Extracted page text data
= = = = = = =

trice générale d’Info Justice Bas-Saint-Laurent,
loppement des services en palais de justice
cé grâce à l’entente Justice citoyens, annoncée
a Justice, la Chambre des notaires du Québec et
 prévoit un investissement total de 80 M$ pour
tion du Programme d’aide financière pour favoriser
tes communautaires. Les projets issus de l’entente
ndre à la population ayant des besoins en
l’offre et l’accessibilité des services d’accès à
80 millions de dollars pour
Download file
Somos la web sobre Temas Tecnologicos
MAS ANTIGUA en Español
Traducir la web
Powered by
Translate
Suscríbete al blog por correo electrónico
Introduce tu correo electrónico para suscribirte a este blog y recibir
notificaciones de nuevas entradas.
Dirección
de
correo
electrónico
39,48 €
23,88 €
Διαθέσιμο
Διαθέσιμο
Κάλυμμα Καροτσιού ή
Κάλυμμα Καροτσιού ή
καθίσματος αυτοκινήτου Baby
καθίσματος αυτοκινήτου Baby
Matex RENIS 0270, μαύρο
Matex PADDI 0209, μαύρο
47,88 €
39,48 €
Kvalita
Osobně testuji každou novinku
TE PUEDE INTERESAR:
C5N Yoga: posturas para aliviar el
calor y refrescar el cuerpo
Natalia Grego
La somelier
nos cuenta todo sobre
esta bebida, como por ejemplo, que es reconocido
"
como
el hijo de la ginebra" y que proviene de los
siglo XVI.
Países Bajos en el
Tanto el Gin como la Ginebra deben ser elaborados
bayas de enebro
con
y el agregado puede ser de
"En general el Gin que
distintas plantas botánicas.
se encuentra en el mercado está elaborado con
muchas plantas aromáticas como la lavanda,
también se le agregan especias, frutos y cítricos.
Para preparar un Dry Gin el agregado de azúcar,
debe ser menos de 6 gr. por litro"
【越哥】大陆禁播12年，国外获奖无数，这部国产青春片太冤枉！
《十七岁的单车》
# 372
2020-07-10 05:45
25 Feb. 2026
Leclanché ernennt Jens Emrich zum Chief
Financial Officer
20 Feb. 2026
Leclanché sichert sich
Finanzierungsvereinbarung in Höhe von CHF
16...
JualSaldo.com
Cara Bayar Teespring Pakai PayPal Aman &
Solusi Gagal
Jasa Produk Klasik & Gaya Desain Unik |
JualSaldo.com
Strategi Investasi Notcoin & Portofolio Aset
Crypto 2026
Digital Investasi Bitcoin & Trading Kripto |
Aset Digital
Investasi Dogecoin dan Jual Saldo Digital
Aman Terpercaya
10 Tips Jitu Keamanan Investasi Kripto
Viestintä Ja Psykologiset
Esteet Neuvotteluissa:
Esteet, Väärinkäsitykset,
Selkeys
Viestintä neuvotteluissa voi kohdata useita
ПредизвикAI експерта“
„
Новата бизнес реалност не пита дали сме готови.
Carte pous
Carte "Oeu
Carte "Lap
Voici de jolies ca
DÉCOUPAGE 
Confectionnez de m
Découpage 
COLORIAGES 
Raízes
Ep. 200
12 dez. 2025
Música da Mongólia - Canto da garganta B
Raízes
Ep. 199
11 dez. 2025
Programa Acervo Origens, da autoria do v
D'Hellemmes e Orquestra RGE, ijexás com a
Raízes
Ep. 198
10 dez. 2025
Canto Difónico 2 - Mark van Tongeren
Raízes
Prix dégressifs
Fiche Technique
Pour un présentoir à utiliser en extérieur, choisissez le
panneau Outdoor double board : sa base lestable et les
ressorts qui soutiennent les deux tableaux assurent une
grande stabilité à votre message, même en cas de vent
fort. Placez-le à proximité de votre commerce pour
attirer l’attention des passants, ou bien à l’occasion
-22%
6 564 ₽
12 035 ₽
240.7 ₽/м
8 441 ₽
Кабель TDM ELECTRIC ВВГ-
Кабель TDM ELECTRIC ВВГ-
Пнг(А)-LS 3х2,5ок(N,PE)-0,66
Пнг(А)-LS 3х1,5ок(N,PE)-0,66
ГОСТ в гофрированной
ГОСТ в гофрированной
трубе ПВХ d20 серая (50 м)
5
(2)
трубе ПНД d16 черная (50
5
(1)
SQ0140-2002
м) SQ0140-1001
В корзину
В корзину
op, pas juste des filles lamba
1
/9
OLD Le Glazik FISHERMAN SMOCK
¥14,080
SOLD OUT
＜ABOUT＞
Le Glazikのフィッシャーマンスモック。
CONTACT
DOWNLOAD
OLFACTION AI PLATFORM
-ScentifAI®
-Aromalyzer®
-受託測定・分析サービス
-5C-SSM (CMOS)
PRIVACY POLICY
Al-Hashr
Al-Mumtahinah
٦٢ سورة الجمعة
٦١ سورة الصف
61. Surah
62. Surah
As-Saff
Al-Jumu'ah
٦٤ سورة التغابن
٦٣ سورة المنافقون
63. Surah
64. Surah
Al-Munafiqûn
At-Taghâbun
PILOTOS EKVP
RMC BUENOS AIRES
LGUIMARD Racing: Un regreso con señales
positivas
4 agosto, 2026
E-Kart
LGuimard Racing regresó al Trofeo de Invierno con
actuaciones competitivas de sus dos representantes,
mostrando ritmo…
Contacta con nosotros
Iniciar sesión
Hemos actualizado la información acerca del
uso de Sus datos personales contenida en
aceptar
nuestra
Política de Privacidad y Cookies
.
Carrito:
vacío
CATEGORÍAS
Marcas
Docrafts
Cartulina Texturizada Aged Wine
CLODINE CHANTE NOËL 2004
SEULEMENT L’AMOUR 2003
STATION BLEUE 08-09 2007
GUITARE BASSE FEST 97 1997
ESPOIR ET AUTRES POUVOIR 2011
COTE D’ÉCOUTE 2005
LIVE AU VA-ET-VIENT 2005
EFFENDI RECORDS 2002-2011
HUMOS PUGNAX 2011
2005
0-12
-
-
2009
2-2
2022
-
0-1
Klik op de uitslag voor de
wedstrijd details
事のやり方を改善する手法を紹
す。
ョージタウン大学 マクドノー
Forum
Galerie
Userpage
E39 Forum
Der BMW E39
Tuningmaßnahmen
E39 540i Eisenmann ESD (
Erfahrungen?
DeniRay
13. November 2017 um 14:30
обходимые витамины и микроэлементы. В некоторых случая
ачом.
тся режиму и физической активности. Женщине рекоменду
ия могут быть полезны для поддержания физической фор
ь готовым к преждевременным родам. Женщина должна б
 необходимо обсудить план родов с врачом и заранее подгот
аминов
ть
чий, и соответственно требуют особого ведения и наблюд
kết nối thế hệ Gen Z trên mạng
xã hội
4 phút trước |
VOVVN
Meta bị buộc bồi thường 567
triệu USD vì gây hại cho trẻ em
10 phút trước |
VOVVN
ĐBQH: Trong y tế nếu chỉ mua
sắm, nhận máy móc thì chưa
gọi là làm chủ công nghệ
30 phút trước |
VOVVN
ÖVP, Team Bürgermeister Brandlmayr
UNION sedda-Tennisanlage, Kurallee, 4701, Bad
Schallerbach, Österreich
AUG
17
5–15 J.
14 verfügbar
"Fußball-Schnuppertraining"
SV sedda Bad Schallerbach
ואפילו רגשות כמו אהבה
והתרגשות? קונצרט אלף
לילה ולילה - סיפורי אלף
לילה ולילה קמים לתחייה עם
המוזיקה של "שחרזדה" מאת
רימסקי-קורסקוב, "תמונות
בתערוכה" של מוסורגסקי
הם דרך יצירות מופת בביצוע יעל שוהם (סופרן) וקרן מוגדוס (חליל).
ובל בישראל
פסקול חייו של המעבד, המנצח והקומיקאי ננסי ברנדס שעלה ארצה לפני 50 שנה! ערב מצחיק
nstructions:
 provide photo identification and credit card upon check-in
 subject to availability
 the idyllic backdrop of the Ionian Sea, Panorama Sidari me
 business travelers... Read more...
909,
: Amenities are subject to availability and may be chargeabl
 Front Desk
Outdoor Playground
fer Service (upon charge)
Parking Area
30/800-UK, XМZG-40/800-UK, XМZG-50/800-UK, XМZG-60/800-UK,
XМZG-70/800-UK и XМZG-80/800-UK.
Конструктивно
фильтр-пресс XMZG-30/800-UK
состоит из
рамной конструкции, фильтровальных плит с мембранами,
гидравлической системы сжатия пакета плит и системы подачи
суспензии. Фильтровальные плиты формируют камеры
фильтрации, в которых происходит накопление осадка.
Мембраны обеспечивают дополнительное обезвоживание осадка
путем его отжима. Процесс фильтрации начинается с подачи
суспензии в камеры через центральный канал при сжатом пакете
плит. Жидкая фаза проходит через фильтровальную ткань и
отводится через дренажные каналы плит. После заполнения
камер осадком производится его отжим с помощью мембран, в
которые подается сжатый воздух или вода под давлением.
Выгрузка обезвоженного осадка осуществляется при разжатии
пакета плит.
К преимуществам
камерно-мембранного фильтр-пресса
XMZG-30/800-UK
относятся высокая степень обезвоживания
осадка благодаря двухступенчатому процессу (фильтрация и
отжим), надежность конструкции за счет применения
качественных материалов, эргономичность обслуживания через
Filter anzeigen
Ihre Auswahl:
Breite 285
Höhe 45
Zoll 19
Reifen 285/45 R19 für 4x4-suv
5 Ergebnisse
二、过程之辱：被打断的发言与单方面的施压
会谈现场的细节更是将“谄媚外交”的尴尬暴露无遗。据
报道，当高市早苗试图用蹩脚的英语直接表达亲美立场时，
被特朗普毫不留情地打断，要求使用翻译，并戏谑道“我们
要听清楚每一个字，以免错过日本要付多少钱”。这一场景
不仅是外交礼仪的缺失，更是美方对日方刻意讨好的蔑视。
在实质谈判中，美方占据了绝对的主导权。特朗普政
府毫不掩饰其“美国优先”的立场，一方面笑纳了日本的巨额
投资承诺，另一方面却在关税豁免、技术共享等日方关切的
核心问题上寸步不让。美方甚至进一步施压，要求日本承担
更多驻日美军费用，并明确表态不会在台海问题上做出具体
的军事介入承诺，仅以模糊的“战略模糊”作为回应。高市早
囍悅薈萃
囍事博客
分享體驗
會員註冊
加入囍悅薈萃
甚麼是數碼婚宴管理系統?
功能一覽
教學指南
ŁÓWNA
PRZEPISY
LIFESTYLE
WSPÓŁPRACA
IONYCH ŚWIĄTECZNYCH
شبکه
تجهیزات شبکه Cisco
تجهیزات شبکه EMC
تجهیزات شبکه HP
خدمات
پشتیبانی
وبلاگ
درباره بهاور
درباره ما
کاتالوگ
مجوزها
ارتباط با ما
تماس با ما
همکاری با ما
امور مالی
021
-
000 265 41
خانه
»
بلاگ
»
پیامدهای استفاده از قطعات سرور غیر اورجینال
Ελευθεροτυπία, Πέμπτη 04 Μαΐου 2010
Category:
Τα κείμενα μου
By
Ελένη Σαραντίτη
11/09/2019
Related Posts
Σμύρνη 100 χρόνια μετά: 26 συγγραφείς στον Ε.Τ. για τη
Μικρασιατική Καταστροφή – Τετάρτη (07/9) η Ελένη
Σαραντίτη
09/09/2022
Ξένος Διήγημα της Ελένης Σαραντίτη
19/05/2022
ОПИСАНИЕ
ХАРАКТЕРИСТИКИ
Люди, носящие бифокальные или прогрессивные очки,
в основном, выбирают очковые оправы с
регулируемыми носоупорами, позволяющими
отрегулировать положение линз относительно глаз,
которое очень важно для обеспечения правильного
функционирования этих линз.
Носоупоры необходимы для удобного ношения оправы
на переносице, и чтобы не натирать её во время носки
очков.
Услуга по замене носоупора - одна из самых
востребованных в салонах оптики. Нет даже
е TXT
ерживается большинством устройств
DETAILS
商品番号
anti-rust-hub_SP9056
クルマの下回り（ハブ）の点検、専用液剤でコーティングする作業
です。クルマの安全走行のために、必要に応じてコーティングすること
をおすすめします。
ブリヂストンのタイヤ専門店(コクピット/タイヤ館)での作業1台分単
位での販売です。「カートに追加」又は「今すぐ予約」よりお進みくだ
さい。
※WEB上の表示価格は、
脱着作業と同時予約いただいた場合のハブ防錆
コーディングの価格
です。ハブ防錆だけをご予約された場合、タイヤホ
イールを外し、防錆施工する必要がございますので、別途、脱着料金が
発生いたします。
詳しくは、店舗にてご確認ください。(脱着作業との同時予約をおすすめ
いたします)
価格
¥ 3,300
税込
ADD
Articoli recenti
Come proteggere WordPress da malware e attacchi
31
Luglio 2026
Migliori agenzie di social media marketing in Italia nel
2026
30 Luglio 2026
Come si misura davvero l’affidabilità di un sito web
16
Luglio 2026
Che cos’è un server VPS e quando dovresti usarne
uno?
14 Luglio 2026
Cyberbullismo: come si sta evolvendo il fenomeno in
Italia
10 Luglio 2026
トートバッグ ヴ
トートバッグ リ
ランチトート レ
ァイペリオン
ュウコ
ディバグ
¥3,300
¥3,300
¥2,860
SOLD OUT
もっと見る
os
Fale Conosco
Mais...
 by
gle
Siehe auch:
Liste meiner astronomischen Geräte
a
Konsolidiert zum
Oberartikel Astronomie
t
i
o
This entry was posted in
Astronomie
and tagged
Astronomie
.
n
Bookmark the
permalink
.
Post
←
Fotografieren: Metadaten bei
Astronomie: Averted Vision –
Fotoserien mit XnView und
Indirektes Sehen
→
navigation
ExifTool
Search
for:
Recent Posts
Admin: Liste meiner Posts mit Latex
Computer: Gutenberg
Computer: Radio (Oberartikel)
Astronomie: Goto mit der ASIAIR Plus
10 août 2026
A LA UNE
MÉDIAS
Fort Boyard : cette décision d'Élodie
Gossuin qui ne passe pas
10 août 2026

= = = = = = =

Work instruction: Transcribe the records line for line, starting at the first line and stopping after the line that contains "tes communautaires. Les".

Exercise response:
trice générale d’Info Justice Bas-Saint-Laurent,
loppement des services en palais de justice
cé grâce à l’entente Justice citoyens, annoncée
a Justice, la Chambre des notaires du Québec et
 prévoit un investissement total de 80 M$ pour
tion du Programme d’aide financière pour favoriser
tes communautaires. Les projets issus de l’entente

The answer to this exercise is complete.